Ciclismo
La nuova vita di Pozzovivo: “Divento papà, vorrei fare l’allenatore. Nibali amico vero, il rimpianto del 2018”
Il Giro di Lombardia è stato l’ultima corsa di Domenico Pozzovivo, in altre parole l’ultimo ballo. Un highlander, sempre presente, sempre all’attacco anche passata la soglia dei 40 anni. In questa ultima stagione alla Bardiani il corridore lucano è diventato un faro per le giovani leve, doveva reinventarsi ma in realtà non ha mai smesso di attaccare e di fare risultati riconfermandosi una certezza del nostro movimento. Un arrivederci al ciclismo, ma presto Pozzovivo diventerà papà per la prima volta e come, lui stesso aveva dichiarato in occasione della Classica delle Foglie Morte, cambierà radicalmente il suo modo di vivere, ma sarà anche una finestra per pensare al dopo, al domani.

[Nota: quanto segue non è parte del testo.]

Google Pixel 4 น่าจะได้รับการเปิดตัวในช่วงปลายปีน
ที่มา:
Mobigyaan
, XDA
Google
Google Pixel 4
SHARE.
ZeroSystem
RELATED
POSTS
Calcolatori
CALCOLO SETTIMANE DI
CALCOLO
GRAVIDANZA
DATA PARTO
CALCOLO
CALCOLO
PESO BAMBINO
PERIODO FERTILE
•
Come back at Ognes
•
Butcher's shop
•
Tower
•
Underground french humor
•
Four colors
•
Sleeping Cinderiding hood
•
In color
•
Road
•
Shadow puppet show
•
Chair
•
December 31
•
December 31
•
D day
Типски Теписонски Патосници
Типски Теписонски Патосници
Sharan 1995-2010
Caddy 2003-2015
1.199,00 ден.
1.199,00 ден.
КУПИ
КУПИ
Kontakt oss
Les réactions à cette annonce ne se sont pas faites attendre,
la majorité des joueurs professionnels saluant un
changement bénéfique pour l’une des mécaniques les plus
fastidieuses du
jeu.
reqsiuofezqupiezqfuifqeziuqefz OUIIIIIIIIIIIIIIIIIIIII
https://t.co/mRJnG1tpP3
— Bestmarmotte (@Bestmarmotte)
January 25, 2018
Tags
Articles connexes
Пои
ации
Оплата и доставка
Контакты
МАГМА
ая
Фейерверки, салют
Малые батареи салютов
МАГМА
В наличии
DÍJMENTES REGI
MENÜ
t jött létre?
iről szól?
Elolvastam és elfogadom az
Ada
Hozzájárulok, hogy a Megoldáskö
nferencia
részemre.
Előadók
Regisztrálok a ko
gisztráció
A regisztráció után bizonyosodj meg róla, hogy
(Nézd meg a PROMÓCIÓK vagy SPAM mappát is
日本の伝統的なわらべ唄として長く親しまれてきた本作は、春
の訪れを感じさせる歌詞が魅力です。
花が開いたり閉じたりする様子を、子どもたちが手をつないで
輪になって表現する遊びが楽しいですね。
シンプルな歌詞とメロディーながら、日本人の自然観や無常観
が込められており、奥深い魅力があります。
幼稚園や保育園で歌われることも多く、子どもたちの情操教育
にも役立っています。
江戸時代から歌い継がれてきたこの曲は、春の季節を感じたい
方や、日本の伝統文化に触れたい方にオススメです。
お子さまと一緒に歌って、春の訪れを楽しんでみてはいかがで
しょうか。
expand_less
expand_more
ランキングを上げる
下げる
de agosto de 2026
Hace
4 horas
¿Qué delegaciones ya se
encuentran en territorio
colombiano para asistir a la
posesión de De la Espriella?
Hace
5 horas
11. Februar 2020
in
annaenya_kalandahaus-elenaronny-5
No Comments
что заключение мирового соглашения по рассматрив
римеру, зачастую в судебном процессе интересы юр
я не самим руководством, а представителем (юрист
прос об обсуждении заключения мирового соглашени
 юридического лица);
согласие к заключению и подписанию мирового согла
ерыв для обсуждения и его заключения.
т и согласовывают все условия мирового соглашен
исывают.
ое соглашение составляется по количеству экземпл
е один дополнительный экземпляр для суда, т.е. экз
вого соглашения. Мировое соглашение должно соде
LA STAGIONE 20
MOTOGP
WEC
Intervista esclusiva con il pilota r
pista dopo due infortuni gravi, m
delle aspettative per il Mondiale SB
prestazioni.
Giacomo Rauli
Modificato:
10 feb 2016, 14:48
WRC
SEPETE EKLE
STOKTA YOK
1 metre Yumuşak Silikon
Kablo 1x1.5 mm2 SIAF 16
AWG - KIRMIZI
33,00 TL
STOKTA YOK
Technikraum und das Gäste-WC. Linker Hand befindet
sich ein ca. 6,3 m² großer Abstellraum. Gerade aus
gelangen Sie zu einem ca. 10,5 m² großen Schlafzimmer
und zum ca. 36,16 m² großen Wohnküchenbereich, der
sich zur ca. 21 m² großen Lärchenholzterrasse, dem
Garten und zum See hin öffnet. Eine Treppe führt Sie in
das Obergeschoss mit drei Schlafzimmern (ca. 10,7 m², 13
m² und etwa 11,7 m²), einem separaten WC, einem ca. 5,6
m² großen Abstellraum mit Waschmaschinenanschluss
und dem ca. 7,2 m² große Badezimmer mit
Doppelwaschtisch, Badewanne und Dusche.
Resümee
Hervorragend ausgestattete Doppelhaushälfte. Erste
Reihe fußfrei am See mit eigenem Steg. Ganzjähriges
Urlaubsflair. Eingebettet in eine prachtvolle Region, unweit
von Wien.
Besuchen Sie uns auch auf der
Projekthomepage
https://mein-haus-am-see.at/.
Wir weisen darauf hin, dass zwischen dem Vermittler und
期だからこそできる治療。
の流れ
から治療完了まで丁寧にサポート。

Che emozioni hai provato durante la tua ultima gara, il Giro di Lombardia?
“Il Lombardia è una gara che ho sempre sentito tanto, è stato un ultimo ballo stupendo. E’ stato difficile trattenere le lacrime e saranno ricordi che porterò sempre nel mio cuore”.
Anche in questa ultima stagione ti sei mantenuto su livelli più che dignitosi, facendo meglio di tantissimi giovani. Qual è stato il segreto della tua regolarità in quasi 20 anni di carriera?
“Il mettermi sempre in discussione, evitando tutto ciò che potesse diventare una routine o qualcosa che mi facesse adagiare”.
Che cosa si prova nelle prime settimane da ex?
“La prima settimana è stata molto particolare, sono stato in crociera per la prima volta nella mia vita, ma anche lì sono uscito spesso in bici quindi è stata una settimana nel complesso diversa dal solito. Adesso sono in Calabria, le temperature qui sono ottime e quindi sto uscendo comunque in bicicletta. Chiaramente fino a qualche settimana fa le mie giornate ruotavano intorno agli allenamenti, adesso la bici la utilizzo quando ho del tempo libero, non è più una priorità”
Hai già un’idea di cosa prevederà ora la tua nuova vita?
“L’unica certezza è che a dicembre diventerò papà e quindi sicuramente la vita cambierà molto. Poi mi piacerebbe specializzarmi nella performance e nel coaching in generale per far fruttare anche la mia laurea in Scienze Motorie”.
Il momento che ricordi con maggiore affetto nella tua carriera?
“Senza dubbio la vittoria del Giro d’Italia a Lago Laceno nel 2008”.
Il rimpianto più grande?
“Il non essere riuscito a salire sul podio del Giro nel 2018, dove aver cullato il sogno per diverse tappe. Purtroppo ho avuto una giornata storta nel giorno dell’impresa di Froome sul Colle delle Finestre che mi ha costretto ad abbandonare il sogno del podio, chiudendo comunque quinto nella generale. Un buon risultato, ma non quello che sognavo anche perché il podio era alla mia portata”.
Il corridore più forte contro cui ti sei confrontato?
“Direi Pogacar”.
Nel ciclismo esiste ancora l’amicizia? E con chi hai legato di più?
“Esiste eccome. Oggi le gare sono più un frullatore di tensione e quindi riesci a condividere un po’ meno rispetto ad anni fa, ma i riferimenti importanti e le amicizie le hai comunque. Nibali è stato per me un grande punto di riferimento nella mia carriera e tra di noi c’è stato e c’è tutt’ora un gran bel rapporto di amicizia con cui abbiamo condiviso tanti momenti; insieme anche a Diego Ulissi e Alberto Bettiol”.
Hai attraversato tre generazioni di corridori. Cosa hanno attualmente Pogacar, Vingegaard ed Evenepoel in più rispetto a Froome, Nibali e Contador?
“Pogacar su tutti. Tadej ha una capacità – come nessuno mai – di essere ad un livello impressionante durante tutta la stagione. Vincenzo, in termini di completezza e quindi densità di vittorie, è quello che gli si è avvicinato di più”.
Le poche squadre italiane Professional e Continental rimaste stanno progressivamente sparendo…
“Bisogna trovare una via d’uscita, ma credo che il problema principale sia quello di adeguarsi ai budget che servono per avere una formazione competitiva ai livelli delle squadre estere, sia in termini di corridori che si staff e quindi organizzazione”.